* About this exercise *
Return the lines of the listing below exactly as they appear, everything from the line containing "right elbow: (42, 81, -12)" down to the line containing "right ankle: (82, 123, -41)", including both of those lines.

START Extracted entries

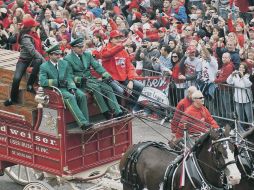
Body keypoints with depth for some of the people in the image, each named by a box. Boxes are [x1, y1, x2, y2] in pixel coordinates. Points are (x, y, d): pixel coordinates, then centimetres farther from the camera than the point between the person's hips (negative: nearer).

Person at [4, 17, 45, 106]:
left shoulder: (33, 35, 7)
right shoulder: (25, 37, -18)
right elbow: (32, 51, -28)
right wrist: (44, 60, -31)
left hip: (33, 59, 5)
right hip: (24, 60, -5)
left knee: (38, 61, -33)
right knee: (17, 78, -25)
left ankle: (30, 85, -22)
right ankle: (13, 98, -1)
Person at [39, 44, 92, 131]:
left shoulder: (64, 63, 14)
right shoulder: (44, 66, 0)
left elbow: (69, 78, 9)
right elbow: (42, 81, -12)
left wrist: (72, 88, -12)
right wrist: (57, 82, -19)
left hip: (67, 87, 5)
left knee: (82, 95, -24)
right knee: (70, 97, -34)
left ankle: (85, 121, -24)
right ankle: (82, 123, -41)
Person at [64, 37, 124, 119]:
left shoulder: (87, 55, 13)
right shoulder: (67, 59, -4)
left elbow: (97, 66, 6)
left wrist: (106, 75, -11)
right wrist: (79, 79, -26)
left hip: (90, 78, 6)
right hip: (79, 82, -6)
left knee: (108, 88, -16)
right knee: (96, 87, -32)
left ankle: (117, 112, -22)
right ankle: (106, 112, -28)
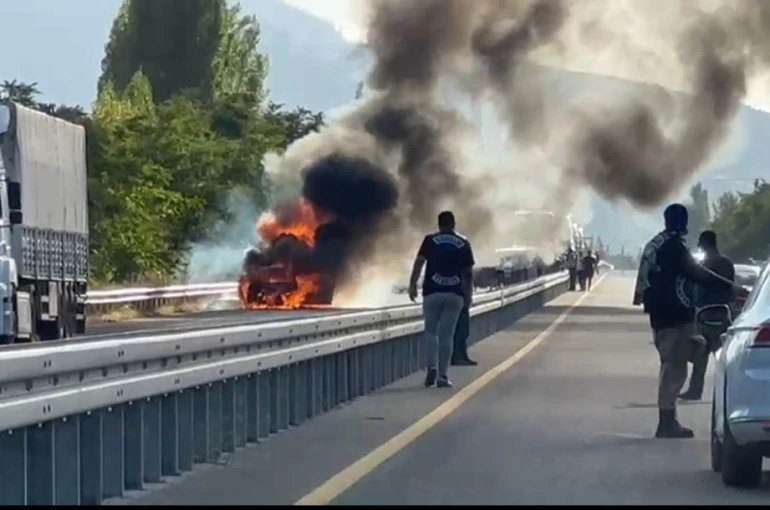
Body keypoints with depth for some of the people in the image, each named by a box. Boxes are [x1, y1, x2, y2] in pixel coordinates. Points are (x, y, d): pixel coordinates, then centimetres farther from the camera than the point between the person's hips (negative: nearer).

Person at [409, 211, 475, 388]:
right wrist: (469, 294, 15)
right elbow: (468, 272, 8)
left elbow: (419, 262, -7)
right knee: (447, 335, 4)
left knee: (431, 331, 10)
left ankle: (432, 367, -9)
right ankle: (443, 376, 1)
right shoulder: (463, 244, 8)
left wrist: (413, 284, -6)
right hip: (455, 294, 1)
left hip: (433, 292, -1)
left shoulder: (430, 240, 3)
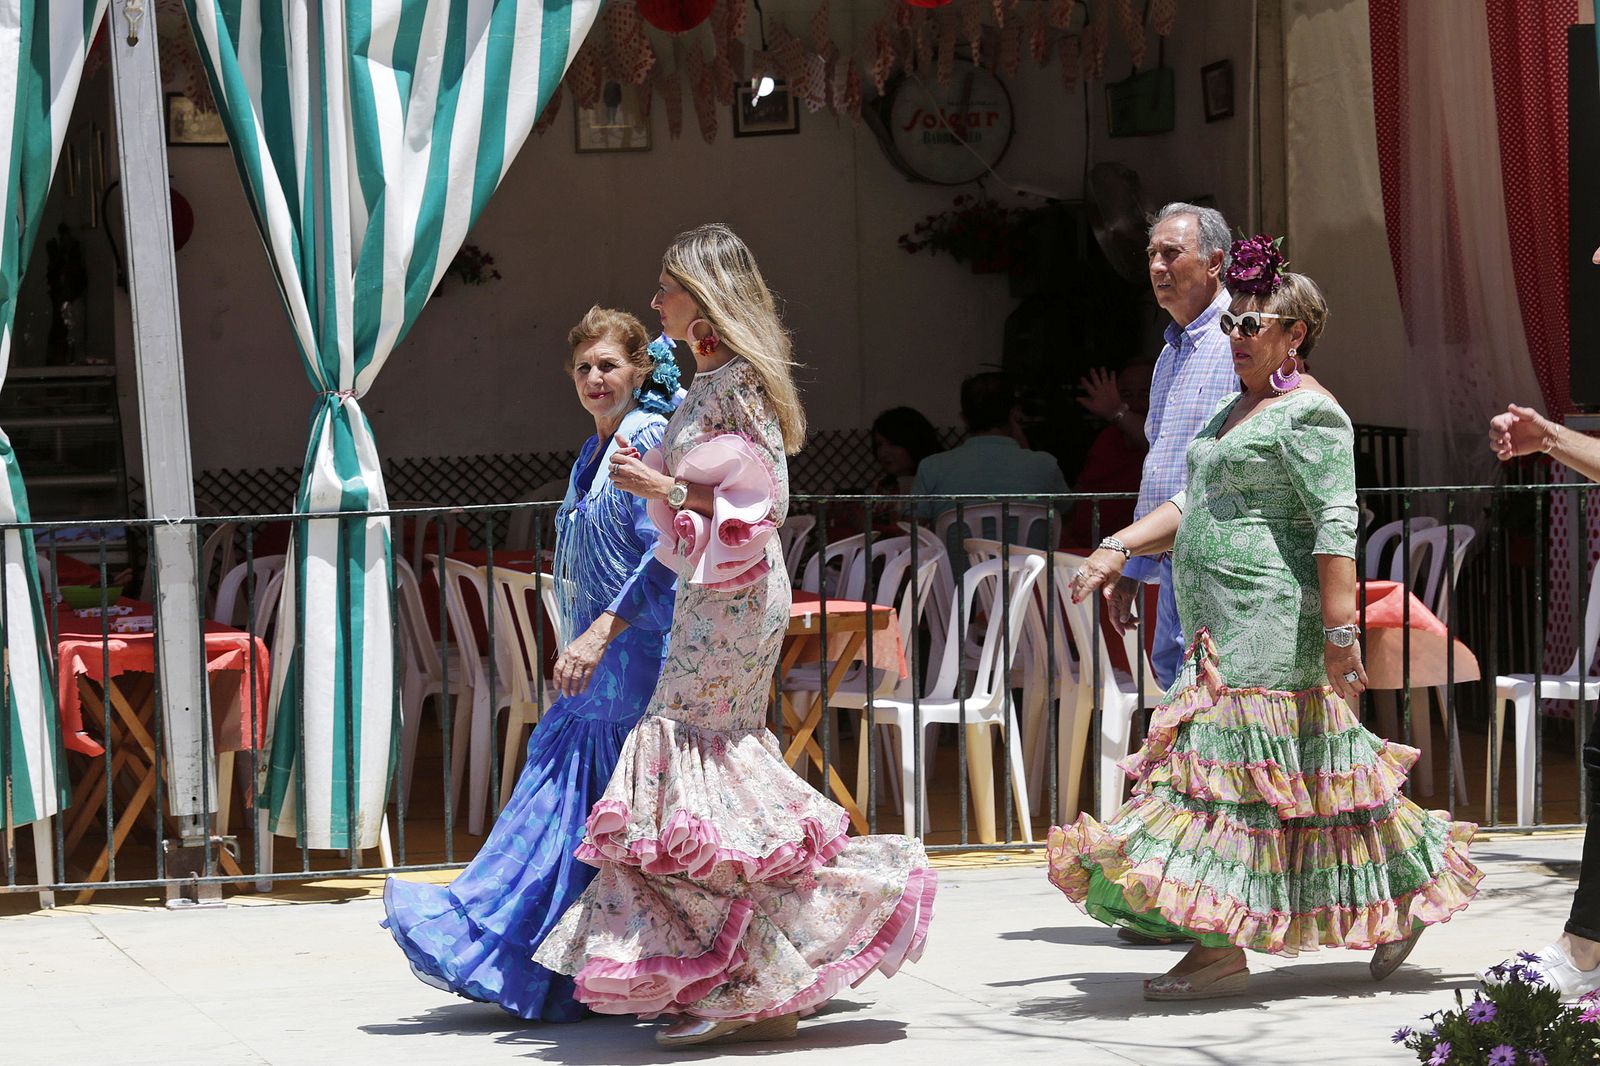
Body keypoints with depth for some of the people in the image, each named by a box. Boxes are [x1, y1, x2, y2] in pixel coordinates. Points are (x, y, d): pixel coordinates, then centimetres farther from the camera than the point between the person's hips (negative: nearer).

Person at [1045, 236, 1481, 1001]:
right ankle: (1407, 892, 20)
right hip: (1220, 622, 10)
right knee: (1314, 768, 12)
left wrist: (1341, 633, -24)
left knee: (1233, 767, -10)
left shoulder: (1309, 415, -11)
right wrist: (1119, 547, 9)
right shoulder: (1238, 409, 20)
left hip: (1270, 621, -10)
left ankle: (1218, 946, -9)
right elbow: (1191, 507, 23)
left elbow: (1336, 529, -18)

END Extracted entries
START Extracted entries

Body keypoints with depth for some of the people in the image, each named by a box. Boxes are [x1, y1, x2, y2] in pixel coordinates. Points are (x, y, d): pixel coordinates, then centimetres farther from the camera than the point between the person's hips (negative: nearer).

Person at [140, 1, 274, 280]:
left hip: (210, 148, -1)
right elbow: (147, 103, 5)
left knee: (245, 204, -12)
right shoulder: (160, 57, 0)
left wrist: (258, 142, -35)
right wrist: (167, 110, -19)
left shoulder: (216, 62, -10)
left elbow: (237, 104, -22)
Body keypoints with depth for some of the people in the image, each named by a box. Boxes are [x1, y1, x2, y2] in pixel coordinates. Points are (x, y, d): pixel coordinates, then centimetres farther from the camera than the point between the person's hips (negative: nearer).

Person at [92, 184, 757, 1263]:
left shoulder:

END Extracted entries
START Extracted entries

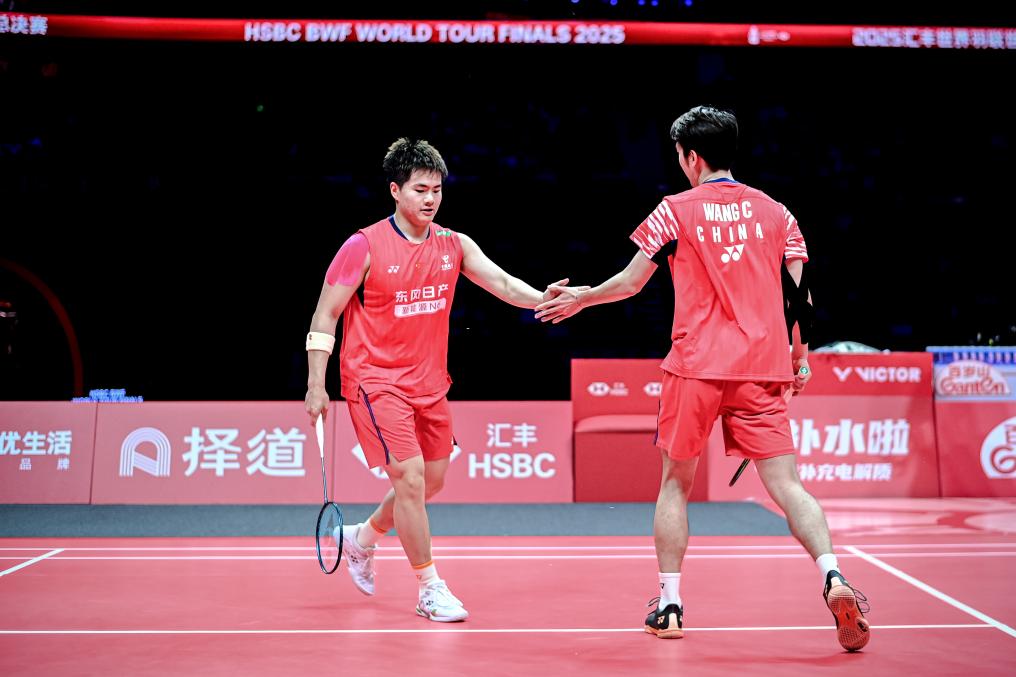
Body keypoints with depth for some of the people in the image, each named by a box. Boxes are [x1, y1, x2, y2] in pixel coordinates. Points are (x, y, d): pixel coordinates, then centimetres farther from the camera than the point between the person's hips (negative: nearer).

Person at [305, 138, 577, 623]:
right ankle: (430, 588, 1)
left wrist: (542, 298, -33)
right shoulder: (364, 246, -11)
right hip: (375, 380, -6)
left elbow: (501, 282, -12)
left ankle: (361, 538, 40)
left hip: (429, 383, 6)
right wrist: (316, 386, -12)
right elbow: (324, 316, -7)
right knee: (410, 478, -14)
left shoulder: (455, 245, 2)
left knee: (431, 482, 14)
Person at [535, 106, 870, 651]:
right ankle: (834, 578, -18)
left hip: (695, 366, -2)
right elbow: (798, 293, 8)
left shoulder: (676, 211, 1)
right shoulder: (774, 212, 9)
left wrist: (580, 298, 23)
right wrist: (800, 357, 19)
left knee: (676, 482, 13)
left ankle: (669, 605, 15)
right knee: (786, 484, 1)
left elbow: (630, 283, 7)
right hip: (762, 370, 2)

END Extracted entries

* Solution to this exercise *
right elbow: (42, 81, -12)
left wrist: (72, 88, -12)
right wrist: (57, 82, -19)
left hip: (67, 87, 5)
left knee: (82, 95, -24)
right knee: (70, 97, -34)
left ankle: (85, 121, -24)
right ankle: (82, 123, -41)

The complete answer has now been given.